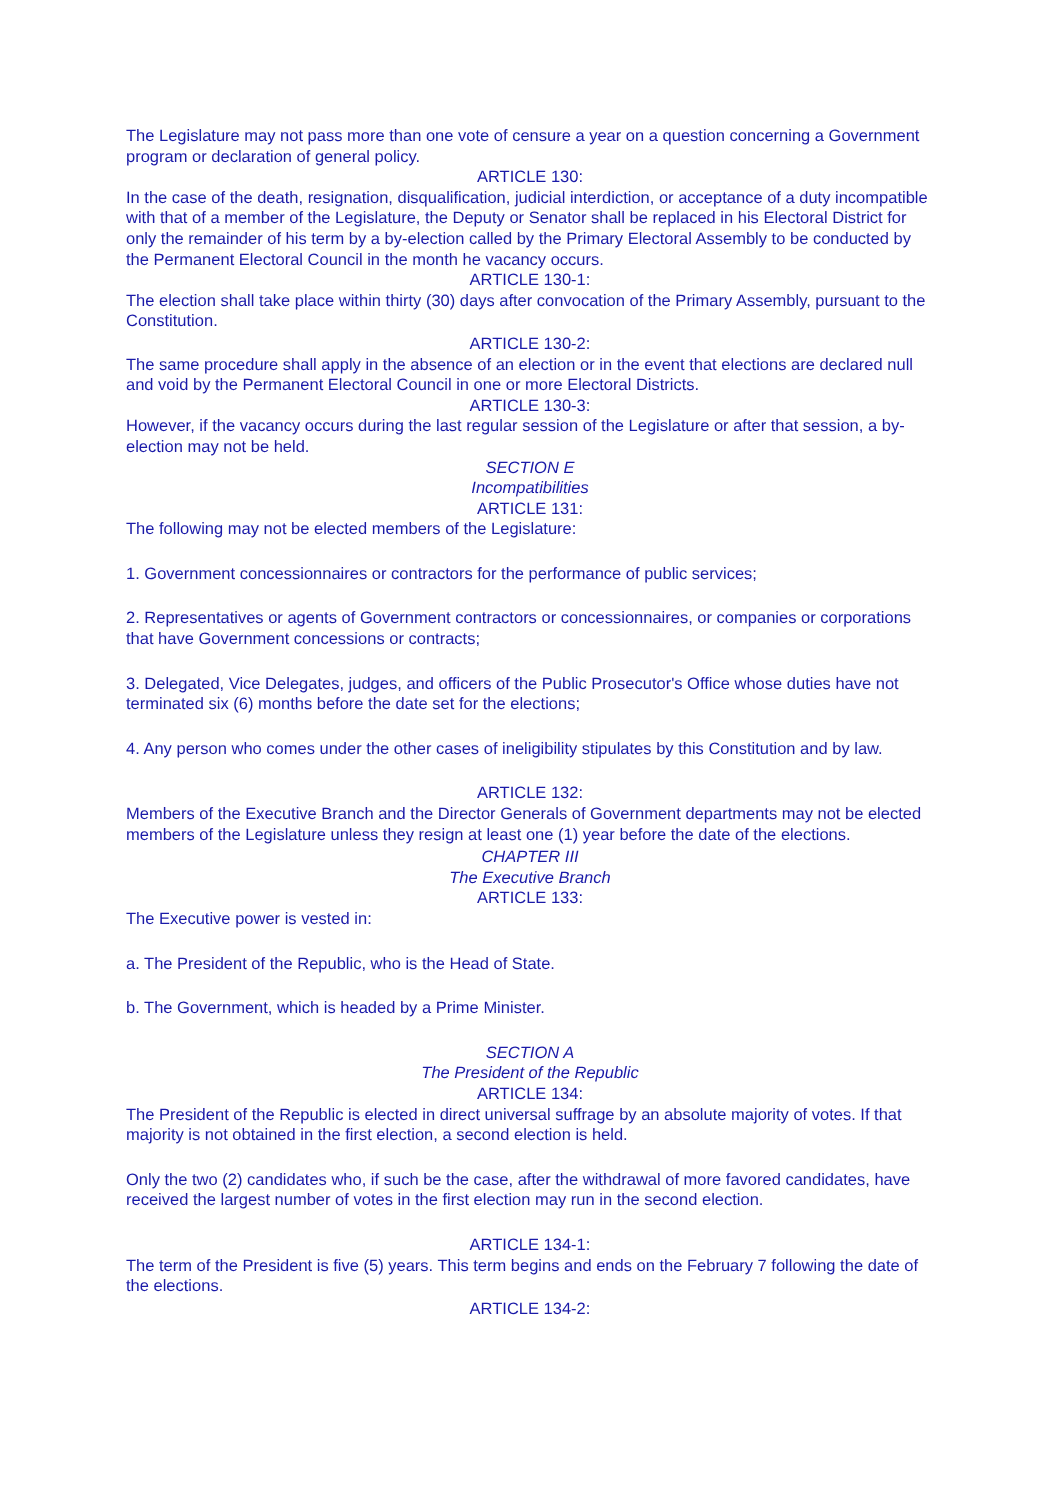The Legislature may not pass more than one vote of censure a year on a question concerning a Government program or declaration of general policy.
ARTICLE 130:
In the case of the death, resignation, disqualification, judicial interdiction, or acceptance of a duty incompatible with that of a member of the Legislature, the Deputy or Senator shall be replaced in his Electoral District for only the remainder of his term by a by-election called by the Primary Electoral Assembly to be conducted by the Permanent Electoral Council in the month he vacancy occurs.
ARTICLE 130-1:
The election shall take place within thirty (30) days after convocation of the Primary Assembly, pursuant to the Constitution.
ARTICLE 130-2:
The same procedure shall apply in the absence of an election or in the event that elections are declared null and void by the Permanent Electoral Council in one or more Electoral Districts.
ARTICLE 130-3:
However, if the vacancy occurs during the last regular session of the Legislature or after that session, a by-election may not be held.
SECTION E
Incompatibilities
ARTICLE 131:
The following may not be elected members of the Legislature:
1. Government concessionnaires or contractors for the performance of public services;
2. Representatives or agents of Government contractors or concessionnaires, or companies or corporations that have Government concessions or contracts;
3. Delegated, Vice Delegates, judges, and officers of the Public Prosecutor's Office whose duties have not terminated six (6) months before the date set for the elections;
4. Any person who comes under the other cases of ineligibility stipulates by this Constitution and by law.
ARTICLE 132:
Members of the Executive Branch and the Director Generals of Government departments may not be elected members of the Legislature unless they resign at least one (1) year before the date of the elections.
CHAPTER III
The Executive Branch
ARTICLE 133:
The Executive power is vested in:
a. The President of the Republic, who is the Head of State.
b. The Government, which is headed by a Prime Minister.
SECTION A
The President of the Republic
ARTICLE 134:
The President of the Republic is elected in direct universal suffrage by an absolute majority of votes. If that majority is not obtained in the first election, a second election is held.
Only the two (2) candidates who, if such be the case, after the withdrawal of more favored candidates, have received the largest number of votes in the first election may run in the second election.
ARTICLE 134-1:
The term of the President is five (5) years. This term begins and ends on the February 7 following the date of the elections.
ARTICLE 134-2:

• _EXERCISE INSTRUCTIONS_
Output the records above in their entirety and exactly, leaving out all images.

• _RESULT FOR THIS TASK_
The Legislature may not pass more than one vote of censure a year on a question concerning a Government program or declaration of general policy.
ARTICLE 130:
In the case of the death, resignation, disqualification, judicial interdiction, or acceptance of a duty incompatible with that of a member of the Legislature, the Deputy or Senator shall be replaced in his Electoral District for only the remainder of his term by a by-election called by the Primary Electoral Assembly to be conducted by the Permanent Electoral Council in the month he vacancy occurs.
ARTICLE 130-1:
The election shall take place within thirty (30) days after convocation of the Primary Assembly, pursuant to the Constitution.
ARTICLE 130-2:
The same procedure shall apply in the absence of an election or in the event that elections are declared null and void by the Permanent Electoral Council in one or more Electoral Districts.
ARTICLE 130-3:
However, if the vacancy occurs during the last regular session of the Legislature or after that session, a by-election may not be held.
SECTION E
Incompatibilities
ARTICLE 131:
The following may not be elected members of the Legislature:
1. Government concessionnaires or contractors for the performance of public services;
2. Representatives or agents of Government contractors or concessionnaires, or companies or corporations that have Government concessions or contracts;
3. Delegated, Vice Delegates, judges, and officers of the Public Prosecutor's Office whose duties have not terminated six (6) months before the date set for the elections;
4. Any person who comes under the other cases of ineligibility stipulates by this Constitution and by law.
ARTICLE 132:
Members of the Executive Branch and the Director Generals of Government departments may not be elected members of the Legislature unless they resign at least one (1) year before the date of the elections.
CHAPTER III
The Executive Branch
ARTICLE 133:
The Executive power is vested in:
a. The President of the Republic, who is the Head of State.
b. The Government, which is headed by a Prime Minister.
SECTION A
The President of the Republic
ARTICLE 134:
The President of the Republic is elected in direct universal suffrage by an absolute majority of votes. If that majority is not obtained in the first election, a second election is held.
Only the two (2) candidates who, if such be the case, after the withdrawal of more favored candidates, have received the largest number of votes in the first election may run in the second election.
ARTICLE 134-1:
The term of the President is five (5) years. This term begins and ends on the February 7 following the date of the elections.
ARTICLE 134-2:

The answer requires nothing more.